* Exercise aim *
For the listing below, output exactly the lines from the line with "left elbow: (455, 368)" up to and including the line with "right back paw: (525, 362)", and no other lines.

○ ○ ○ ○ ○ ○ ○

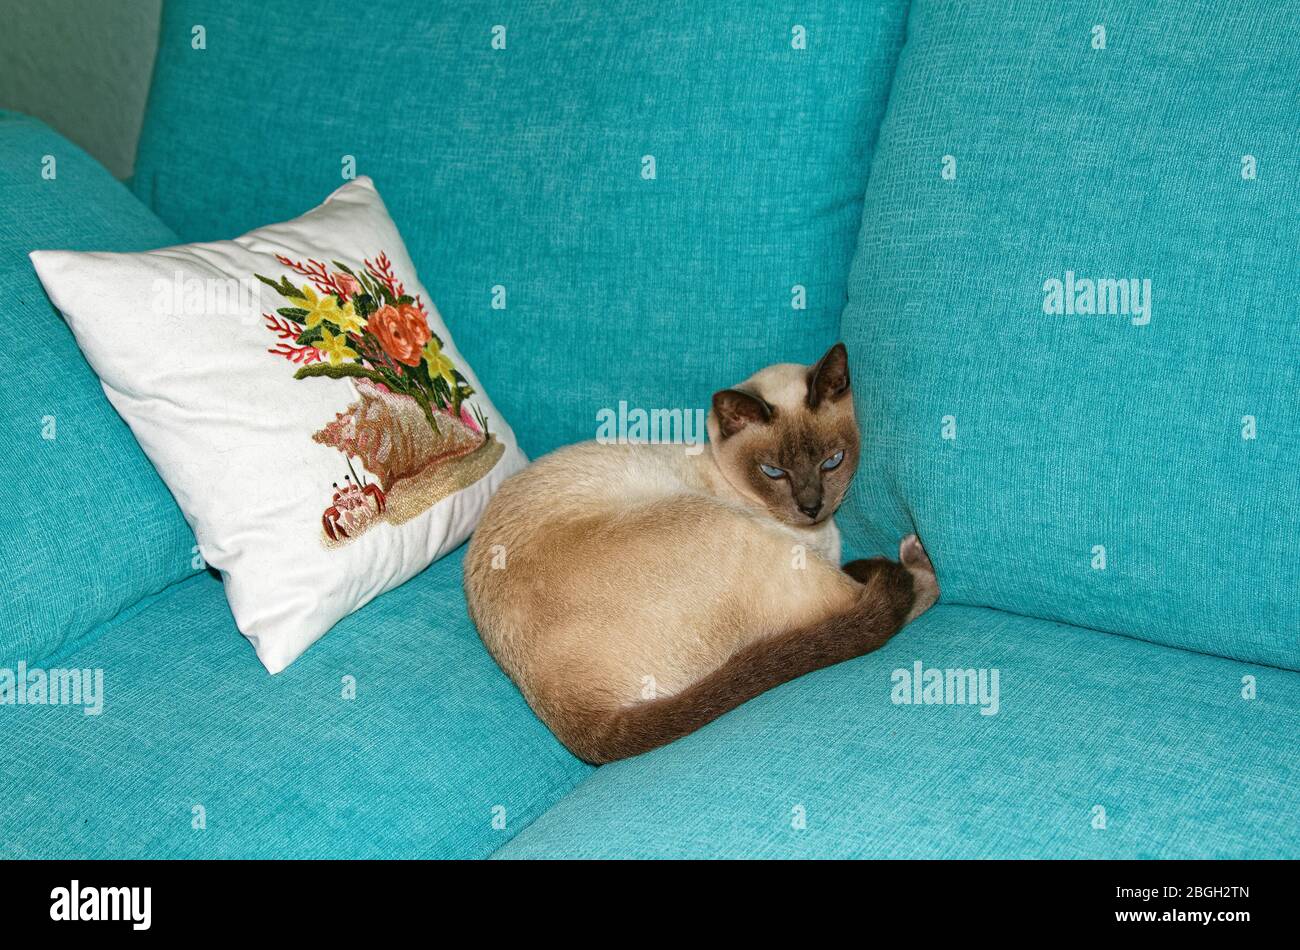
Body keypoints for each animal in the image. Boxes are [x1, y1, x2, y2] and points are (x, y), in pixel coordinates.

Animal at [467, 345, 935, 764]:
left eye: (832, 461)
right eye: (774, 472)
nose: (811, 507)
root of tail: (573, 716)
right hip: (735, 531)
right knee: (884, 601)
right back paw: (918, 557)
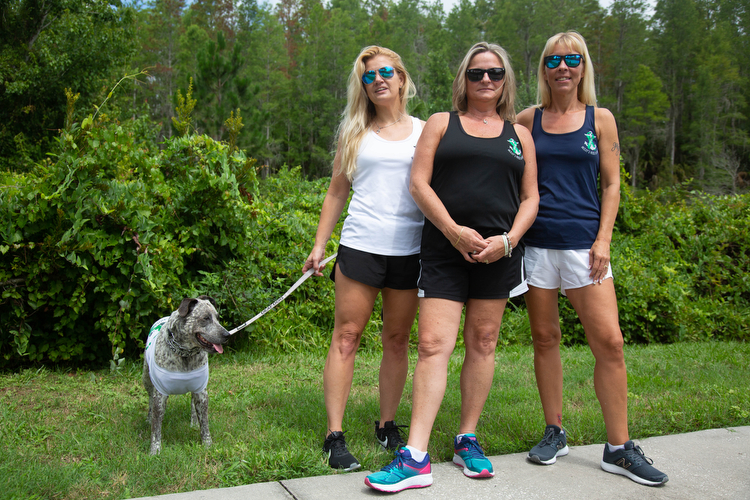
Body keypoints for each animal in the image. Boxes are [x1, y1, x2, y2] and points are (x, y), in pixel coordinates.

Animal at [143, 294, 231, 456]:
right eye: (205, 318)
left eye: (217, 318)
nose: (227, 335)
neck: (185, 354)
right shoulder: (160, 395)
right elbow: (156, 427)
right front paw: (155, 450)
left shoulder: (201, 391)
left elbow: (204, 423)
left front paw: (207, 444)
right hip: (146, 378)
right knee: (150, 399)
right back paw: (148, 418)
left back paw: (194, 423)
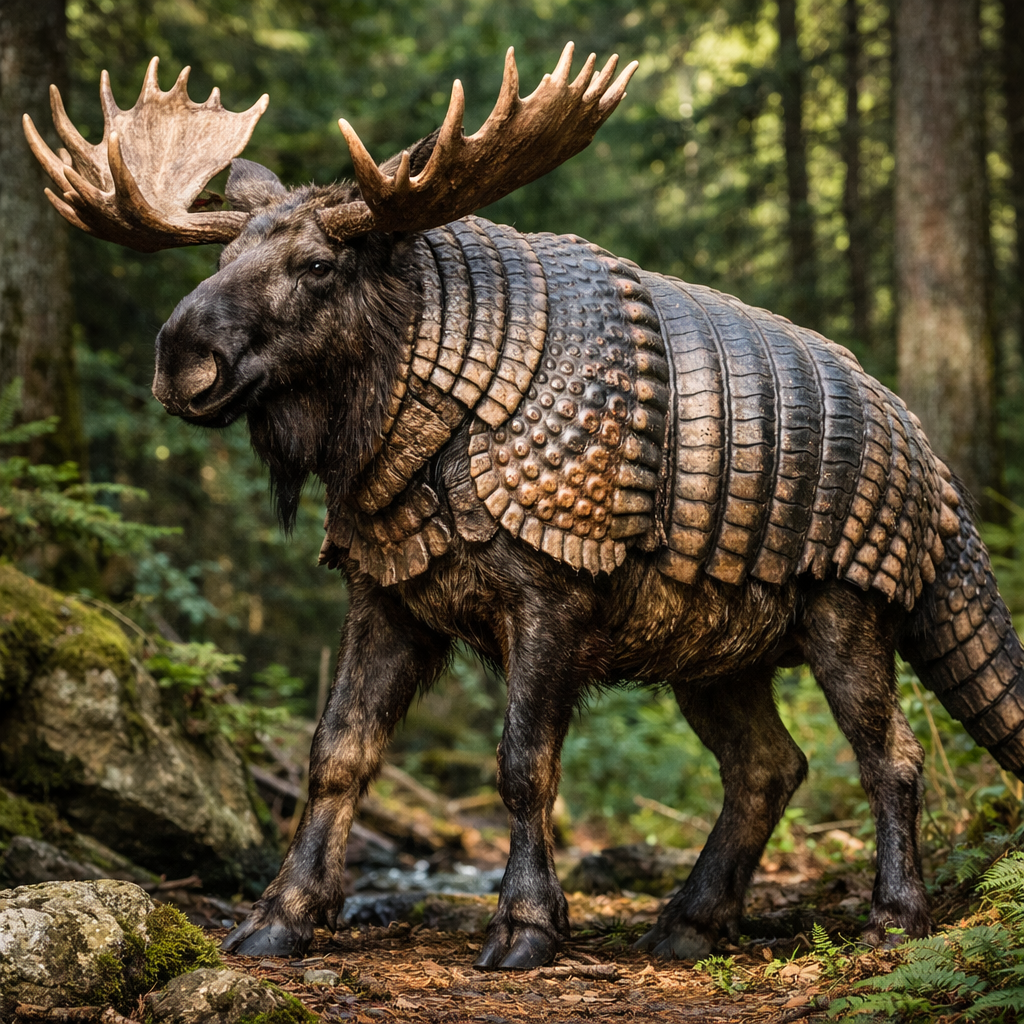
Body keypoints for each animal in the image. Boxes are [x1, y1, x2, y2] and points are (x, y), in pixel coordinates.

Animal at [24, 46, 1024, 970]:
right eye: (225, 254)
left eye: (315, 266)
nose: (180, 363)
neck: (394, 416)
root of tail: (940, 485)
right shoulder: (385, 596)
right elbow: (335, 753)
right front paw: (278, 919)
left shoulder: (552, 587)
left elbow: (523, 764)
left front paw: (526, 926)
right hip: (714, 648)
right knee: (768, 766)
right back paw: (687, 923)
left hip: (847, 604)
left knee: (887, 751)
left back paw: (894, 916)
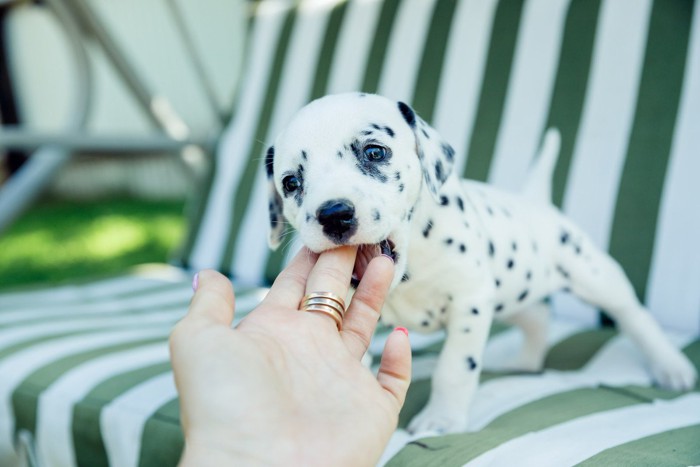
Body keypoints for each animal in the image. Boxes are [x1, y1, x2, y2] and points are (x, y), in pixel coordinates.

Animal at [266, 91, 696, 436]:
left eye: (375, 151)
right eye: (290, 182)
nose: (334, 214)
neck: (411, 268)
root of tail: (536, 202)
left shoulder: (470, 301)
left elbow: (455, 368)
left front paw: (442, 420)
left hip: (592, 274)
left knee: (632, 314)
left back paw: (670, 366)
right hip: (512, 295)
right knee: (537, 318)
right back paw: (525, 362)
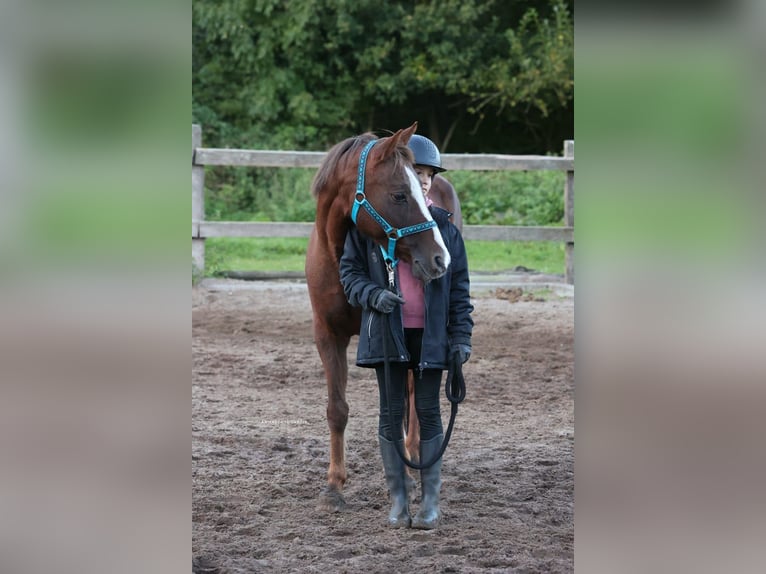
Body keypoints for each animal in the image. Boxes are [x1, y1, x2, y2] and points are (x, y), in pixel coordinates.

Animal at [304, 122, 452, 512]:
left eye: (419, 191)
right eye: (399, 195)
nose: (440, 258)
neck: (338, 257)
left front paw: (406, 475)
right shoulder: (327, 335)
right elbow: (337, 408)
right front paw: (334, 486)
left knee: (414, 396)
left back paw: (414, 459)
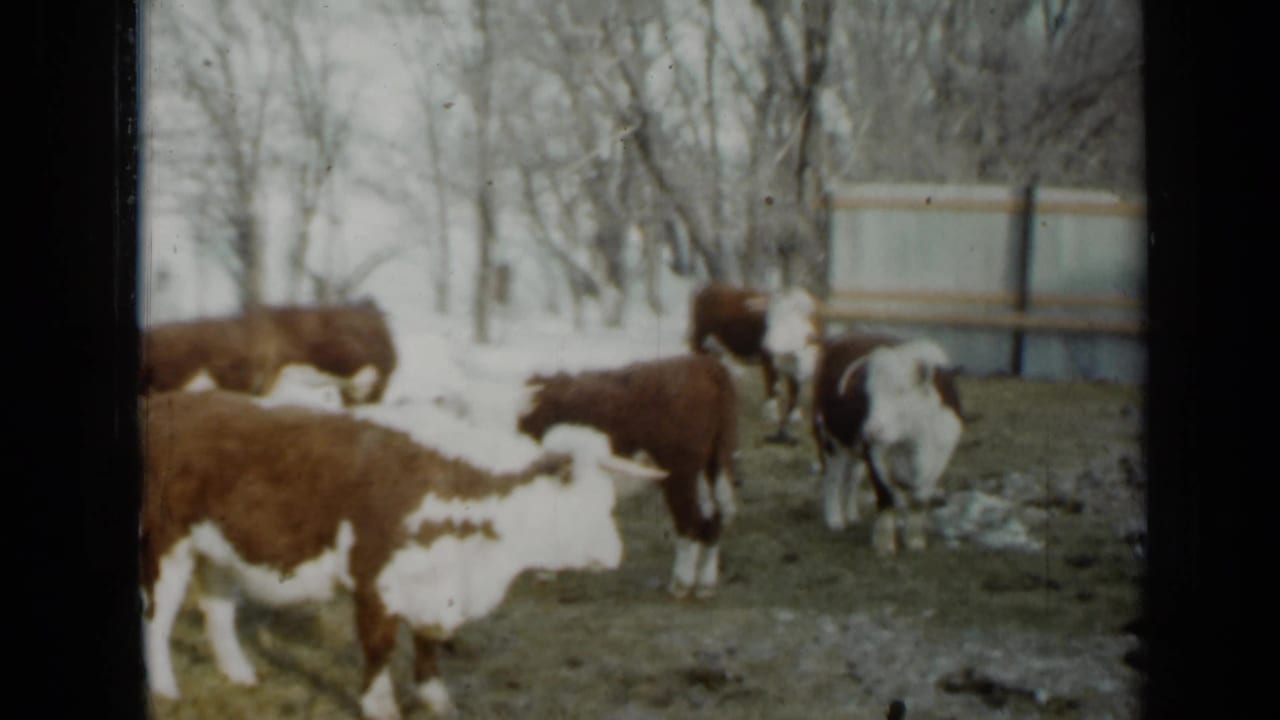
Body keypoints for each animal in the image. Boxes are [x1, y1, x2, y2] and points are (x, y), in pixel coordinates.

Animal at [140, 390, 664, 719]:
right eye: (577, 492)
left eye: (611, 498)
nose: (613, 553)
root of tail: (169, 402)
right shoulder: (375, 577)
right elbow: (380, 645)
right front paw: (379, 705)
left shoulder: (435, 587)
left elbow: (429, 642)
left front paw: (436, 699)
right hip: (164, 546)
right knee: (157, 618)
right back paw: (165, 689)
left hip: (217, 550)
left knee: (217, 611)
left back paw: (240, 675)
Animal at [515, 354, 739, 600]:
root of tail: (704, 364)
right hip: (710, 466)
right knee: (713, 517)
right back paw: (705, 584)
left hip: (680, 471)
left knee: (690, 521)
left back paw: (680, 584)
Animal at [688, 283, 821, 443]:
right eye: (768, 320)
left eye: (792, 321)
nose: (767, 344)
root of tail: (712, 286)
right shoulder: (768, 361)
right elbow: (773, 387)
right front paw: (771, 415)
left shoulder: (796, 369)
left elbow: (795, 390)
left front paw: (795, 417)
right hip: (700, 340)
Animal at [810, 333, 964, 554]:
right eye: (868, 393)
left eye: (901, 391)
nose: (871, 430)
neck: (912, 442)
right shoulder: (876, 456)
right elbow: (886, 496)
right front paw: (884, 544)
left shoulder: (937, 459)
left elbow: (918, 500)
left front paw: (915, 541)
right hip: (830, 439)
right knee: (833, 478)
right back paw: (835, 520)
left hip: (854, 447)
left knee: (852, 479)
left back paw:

○ ○ ○ ○ ○ ○ ○

* Task solution *
left elbow: (455, 368)
left front paw: (442, 420)
left hip: (592, 274)
left knee: (632, 314)
left back paw: (670, 366)
right hip: (512, 295)
right knee: (537, 318)
right back paw: (525, 362)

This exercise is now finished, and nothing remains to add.